Providence-based Quaker historian Elizabeth Cazden spoke about the role of Quakers in the history of King Philip’s War at the Rogers Public Library in Bristol, RI, on April 23, 2025. Cazden is a direct descendant of John Borden, one of the participants in the meeting that was held between Rhode Island Deputy Governor John Easton and Metacomet (King Philip) in June of 1675, just before the outbreak of King Philip’s War. Click here for a one-hour video of her talk. Click here for a six-minute recitation of Metacmon’s grievances that led to the War by Historian Stan Svec. Click here for John Easton’s A Relation of the Indian War.



(Above) Longtime friend and Bristol Historical and Preservation Society Executive Director, Cathering Zipf, introduced Ms. Cazden to an audience of over seventy people.



Cazden began by referring her family’s old family genealogy book of hers that has an account of the 1675 meeting.
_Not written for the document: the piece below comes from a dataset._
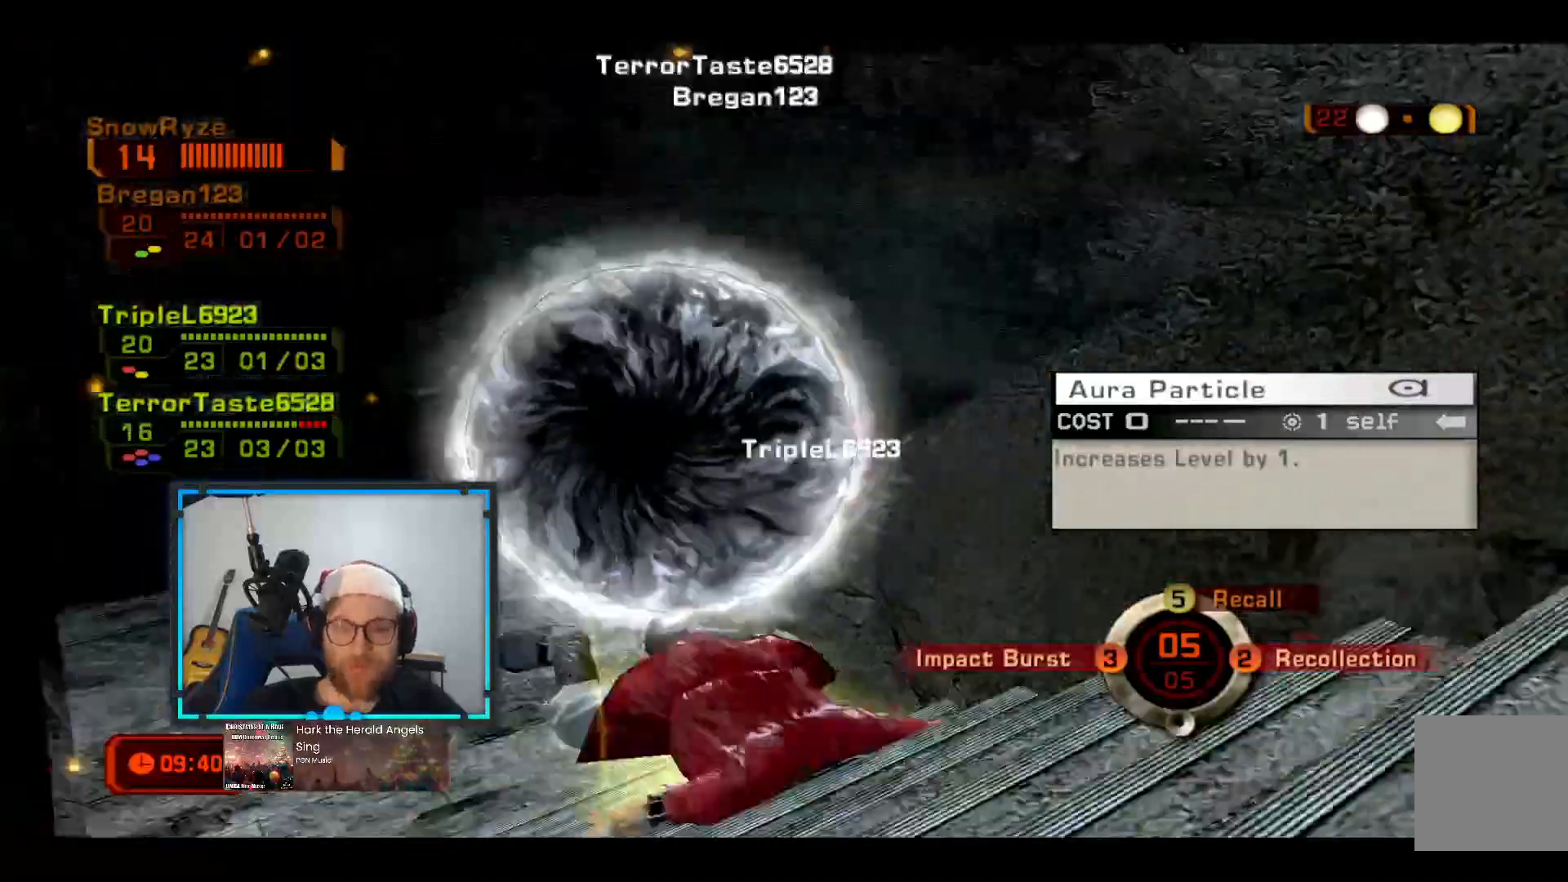
{"buttons": [], "left_stick": "center", "right_stick": "center", "events": [[242, "right_stick", "down"], [485, "right_stick", "center"]]}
She went on to talk about how land in New England was appropriated by the English settlers with little regard for the Indigenous people who had been there for millennea.



She then spoke about the arrival of the first Quakers in New England in 1656-1658 and their commitment to pacificism, later reflected in portrayals of William Penn‘s peaceful relations with the Lenape in Pennsylvania.



She then described the meeting between Easton and King Philip at Tripp’s Ferry at the southern tip of Bristol where the Mount Hope Bridge stands today. Citing the deed that Roger Williams struck with Narragansett chiefs Canonicus and Miantinomi for that land, she pointed to Metacomet’s unhappiness with English methods of land acquisition. The subsequent war that broke out only a few weeks later resulted in the burning of both Native and English settlements across New England.